As it turns out, I was not born to have babies...but I was born to be a mother.
Today, I am fully confident that God is able to heal my body to produce life...but, I understand why he doesn't. He needs us.
God needs families to say, "yes" when others can't...or won't.
In 2009, we adopted our sweet Tyrus through domestic adoption and have a wide-open relationship with his mom, Rebekah. He is my ever-present symbol of the faithfulness of God. His story is sweet and miraculous and easy to celebrate.
We were only a few months into parenting, when God started stirring our hearts toward foster care adoption. The statistics are heart-breaking and the sheer volume of children waiting for homes is crippling. We knew from the beginning that God was asking us to adopt state wards - children declared "orphans" by the state...children that all too often spend their entire lives spinning in a system that strives to do good, but produces devastating results.

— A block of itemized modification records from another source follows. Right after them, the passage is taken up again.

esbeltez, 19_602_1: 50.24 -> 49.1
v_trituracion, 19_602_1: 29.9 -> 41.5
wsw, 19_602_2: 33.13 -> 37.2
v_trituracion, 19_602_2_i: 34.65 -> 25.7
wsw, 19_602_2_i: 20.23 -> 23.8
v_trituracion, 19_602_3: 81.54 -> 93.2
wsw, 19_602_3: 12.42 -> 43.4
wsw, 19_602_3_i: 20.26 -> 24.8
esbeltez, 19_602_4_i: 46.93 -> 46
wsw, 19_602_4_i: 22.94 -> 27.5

In 2012, we brought a near-twin brother home for Ty and declared LJ the newest member of our family. His eyes were sad and cries haunting. He didn't smile or laugh or give in to tickles. Due to no fault of his own, our little boy had been robbed of the past that every child deserves. He is my picture of redemption. God has given him a new name and stamped REDEEMED over his life and file.
If you read through my years of posting, you'll find that our walk has not been easy, nor our hearts faithful. We are real people, facing real challenges, trying to trust God as we go.
When I look back and see all that has been in our life up to now...I see the extraordinary.
It's an incredible story and even better life... Thank you for reading.